What the task requires: An exact copy of the data is required, with no pictures in it.

*** Material provided ***

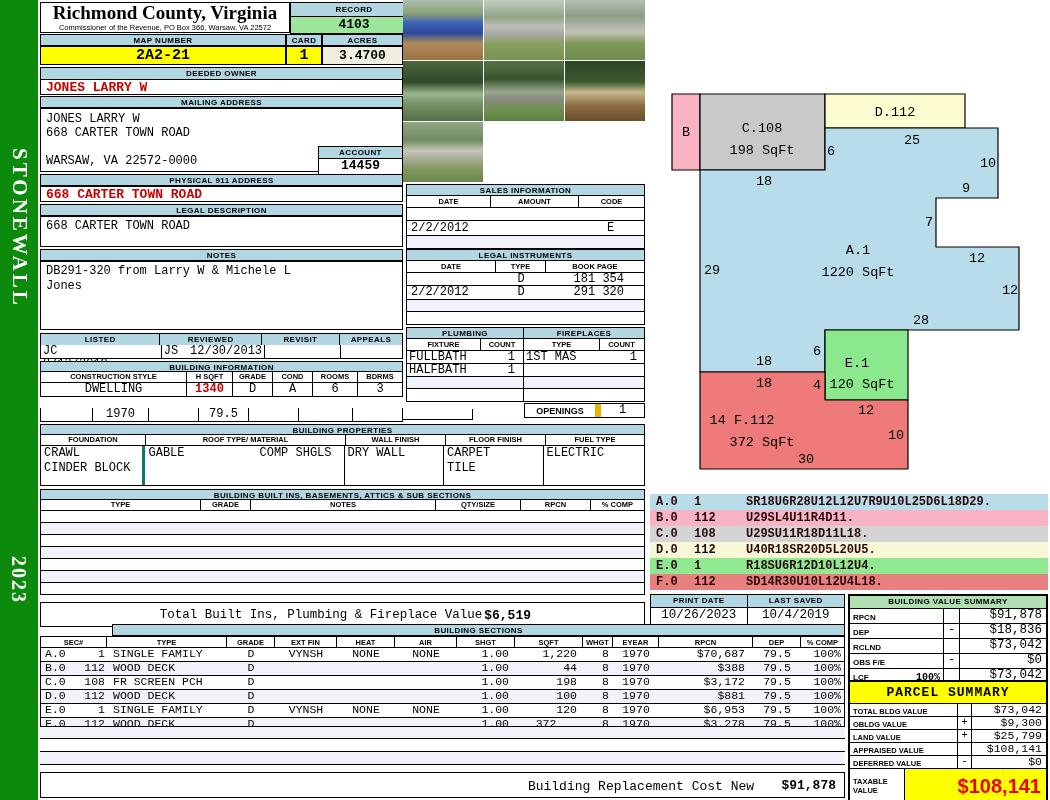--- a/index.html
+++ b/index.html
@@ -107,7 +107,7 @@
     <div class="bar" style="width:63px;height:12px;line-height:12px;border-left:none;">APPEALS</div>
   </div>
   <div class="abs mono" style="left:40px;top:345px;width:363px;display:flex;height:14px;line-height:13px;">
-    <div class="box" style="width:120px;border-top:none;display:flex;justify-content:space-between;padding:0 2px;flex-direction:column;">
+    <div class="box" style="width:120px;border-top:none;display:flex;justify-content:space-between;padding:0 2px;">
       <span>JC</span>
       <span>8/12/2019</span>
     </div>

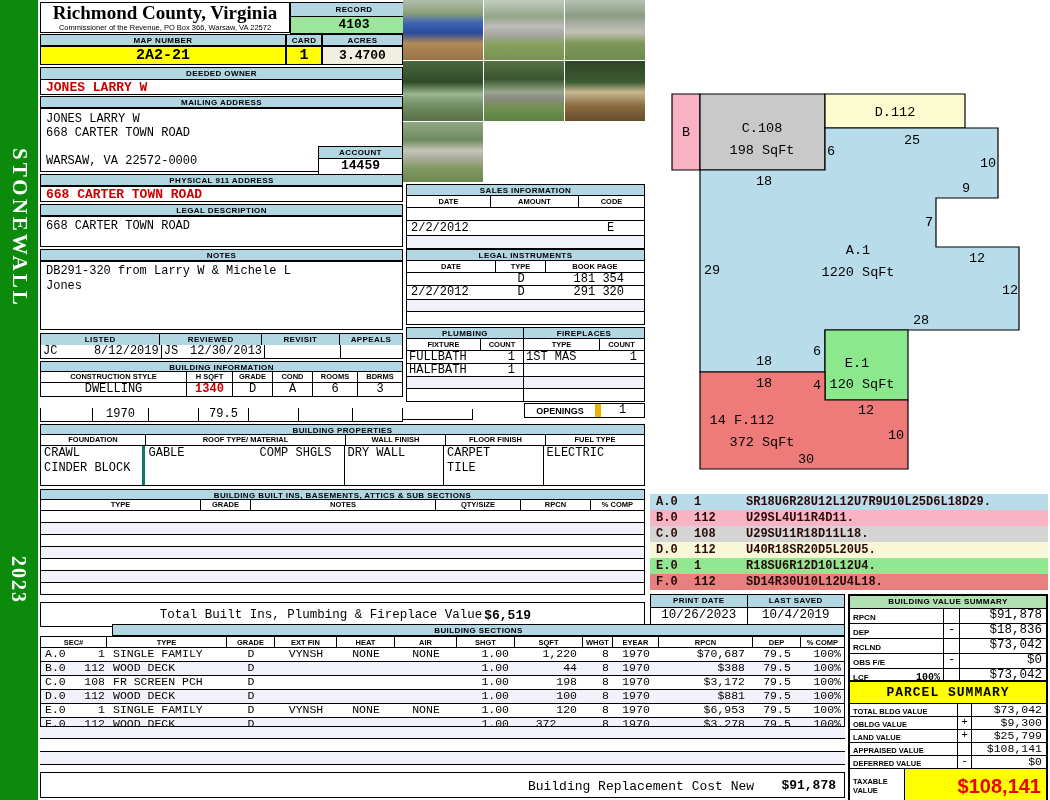--- a/index.html
+++ b/index.html
@@ -164,7 +164,7 @@
   </div>
   <div class="abs bar" style="left:40px;top:424px;width:605px;height:11px;line-height:11px;">BUILDING PROPERTIES</div>
   <div class="abs box mono" style="left:40px;top:446px;width:605px;height:40px;border-top:none;display:flex;line-height:15px;">
-    <span style="width:105px;border-right:3px solid #0f766e;box-sizing:border-box;padding-left:3px;display:block;">
+    <span style="width:105px;border-right:1px solid #0f766e;box-sizing:border-box;padding-left:3px;display:block;">
       <div>CRAWL</div>
       <div>CINDER BLOCK</div>
     </span>

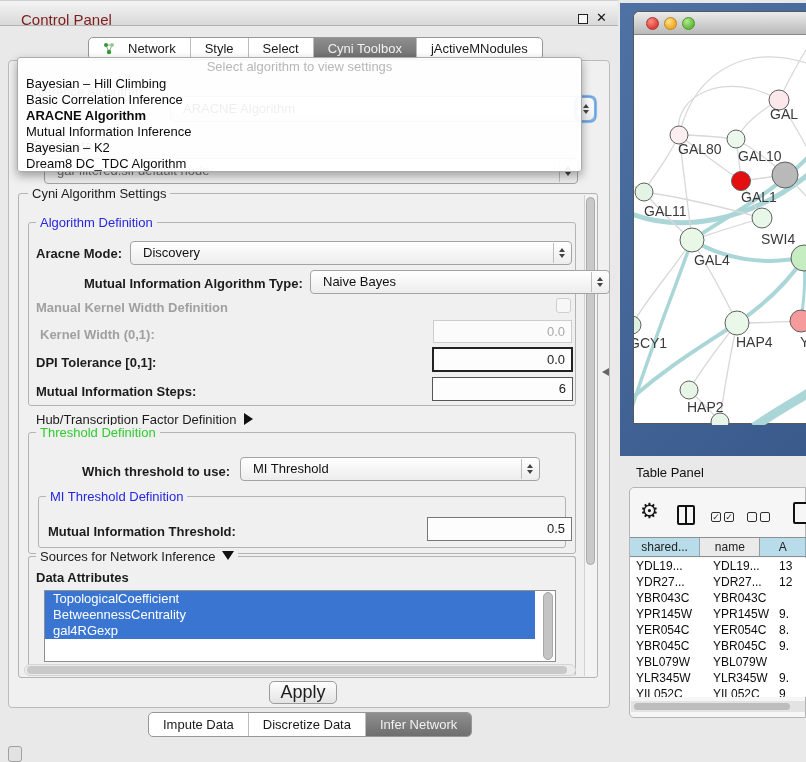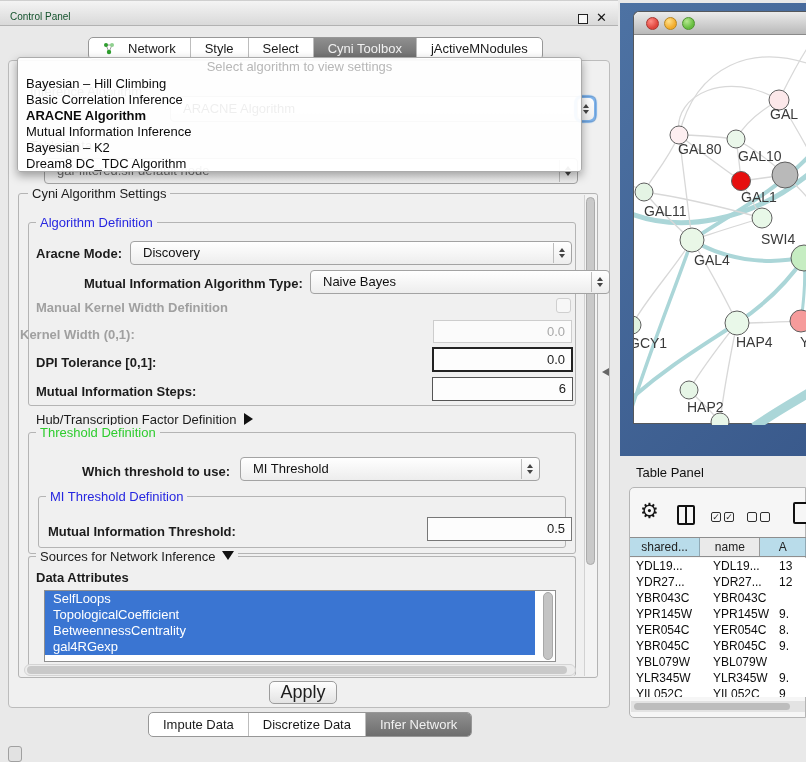--- a/index.html
+++ b/index.html
@@ -18,7 +18,7 @@
   #cp-titlebar { left:0; top:6; width:618px; height:26px;
     background: linear-gradient(#f4f4f4,#d9d9d9);
     border-top:1px solid #cfcfcf; border-bottom:1px solid #b2b2b2; }
-  #cp-title { left:10px; top:11px; font-size:10px; color:#14532d; }
+  #cp-title { left:21px; top:11px; font-size:15px; color:#7f1d1d; }
   #float-icon { left:578px; top:14px; width:10px; height:10px; border:1.5px solid #222; background:#f8f8f8; }
   #close-icon { left:596px; top:10px; font-family:"DejaVu Sans",sans-serif; font-weight:bold; font-size:13px; color:#111; }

*** End of Material provided ***

Solution to this problem:
--- a/index.html
+++ b/index.html
@@ -107,7 +107,7 @@
     <div class="bar" style="width:63px;height:12px;line-height:12px;border-left:none;">APPEALS</div>
   </div>
   <div class="abs mono" style="left:40px;top:345px;width:363px;display:flex;height:14px;line-height:13px;">
-    <div class="box" style="width:120px;border-top:none;display:flex;justify-content:space-between;padding:0 2px;flex-direction:column;">
+    <div class="box" style="width:120px;border-top:none;display:flex;justify-content:space-between;padding:0 2px;">
       <span>JC</span>
       <span>8/12/2019</span>
     </div>

--- a/index.html
+++ b/index.html
@@ -164,7 +164,7 @@
   </div>
   <div class="abs bar" style="left:40px;top:424px;width:605px;height:11px;line-height:11px;">BUILDING PROPERTIES</div>
   <div class="abs box mono" style="left:40px;top:446px;width:605px;height:40px;border-top:none;display:flex;line-height:15px;">
-    <span style="width:105px;border-right:3px solid #0f766e;box-sizing:border-box;padding-left:3px;display:block;">
+    <span style="width:105px;border-right:1px solid #0f766e;box-sizing:border-box;padding-left:3px;display:block;">
       <div>CRAWL</div>
       <div>CINDER BLOCK</div>
     </span>

--- a/index.html
+++ b/index.html
@@ -18,7 +18,7 @@
   #cp-titlebar { left:0; top:6; width:618px; height:26px;
     background: linear-gradient(#f4f4f4,#d9d9d9);
     border-top:1px solid #cfcfcf; border-bottom:1px solid #b2b2b2; }
-  #cp-title { left:10px; top:11px; font-size:10px; color:#14532d; }
+  #cp-title { left:21px; top:11px; font-size:15px; color:#7f1d1d; }
   #float-icon { left:578px; top:14px; width:10px; height:10px; border:1.5px solid #222; background:#f8f8f8; }
   #close-icon { left:596px; top:10px; font-family:"DejaVu Sans",sans-serif; font-weight:bold; font-size:13px; color:#111; }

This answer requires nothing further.